Я налила ей алжирского. Она расплакалась.
— Лесли, — сказала она, — использует нас обеих как ширму. У него есть кое-кто еще.
— Кто именно? — сказала я.
— Пока не знаю. Какой-то молодой поэт, мужчина, это известно наверняка, — ответила Дотти. — «Любовь, которая себя назвать не смеет».
— С мальчишкой связался, — сказала я в лоб, тем самым усугубив страдания Дотти.
— Тебя это не удивляет? — спросила она.
— Не очень.
Мне было любопытно, как он умудряется на всех нас выкраивать время.
— Меня просто ошеломило, — сказала Дотти, — и уязвило.
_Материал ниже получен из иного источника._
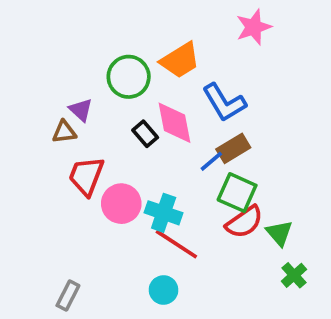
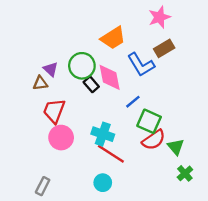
green circle: (129, 77) -> (82, 66), moved
brown rectangle: (233, 148) -> (164, 48), moved
pink circle: (121, 204) -> (61, 138), moved

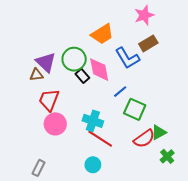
purple triangle: (51, 69) -> (46, 62), size x1.5
red semicircle: (154, 140) -> (144, 139), moved
green triangle: (176, 147) -> (159, 132), turned 42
Ранило в самое сердце. Ты не представляешь, как я страдаю. Возьму обет — буду девять дней бить поклоны нашей пресвятой Богородице Фатимской. Ох, Флёр, когда я узнала, что ты его любовница, я и то не страдала так, потому что…
Я ее оборвала, придравшись к словечку «любовница», которое, как я подчеркнула, подразумевает нечто совершенно отличное от моей свободной связи с бедняжкой Лесли.
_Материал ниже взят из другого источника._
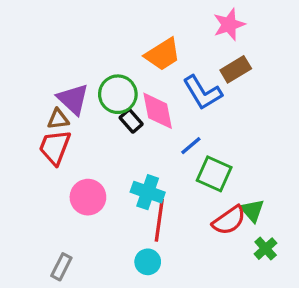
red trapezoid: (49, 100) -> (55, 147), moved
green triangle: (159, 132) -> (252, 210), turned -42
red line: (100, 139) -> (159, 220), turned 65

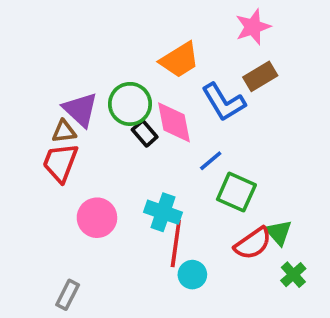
cyan circle: (148, 262) -> (192, 275), moved

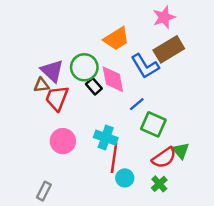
brown rectangle: (260, 76) -> (169, 49), size x1.4
red trapezoid: (60, 163) -> (57, 98), moved
green cross: (293, 275) -> (159, 184), moved

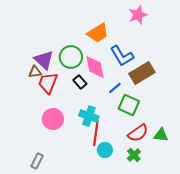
brown rectangle: (169, 49) -> (142, 73), moved
black rectangle: (94, 86) -> (80, 82), moved
green triangle: (181, 151) -> (161, 135), moved, turned -42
— Почему ты сказала «с бедняжкой Лесли», почему он «бедняжка»?
— Потому что не может разобраться в собственной жизни, никак с ней не сладит, и это яснее ясного.
— Он называет тебя своей любовницей, не я.
— Он преувеличивает. Бедняжка Лесли.
— Что же мне делать? — вопросила она.
— Можешь от него уйти. Можешь остаться.
— Как быть, ума не приложу. Я так страдаю. Я ведь всего-навсего человек.
Я знала, что рано или поздно услышу про то, что она всего-навсего человек. И предчувствовала, что вскоре она примется обвинять меня в бесчеловечности. Внезапно меня озарило.
— Можешь написать автобиографию, — сказала я. — Можешь вступить в «Общество автобиографов». Те, кто в нем состоит, пишут свои правдивые жизнеописания и отдают на хранение сроком на семьдесят лет, чтобы не обидеть живущих. Глядишь, тебе и полегчает.
Я легла в третьем часу. Помню, как деяния этого дня, полного непостижимой жизни, снова прошли перед моим мысленным взором. Я уснула с непривычным чувством, будто грусть и надежда встретились и взяли друг друга за руки.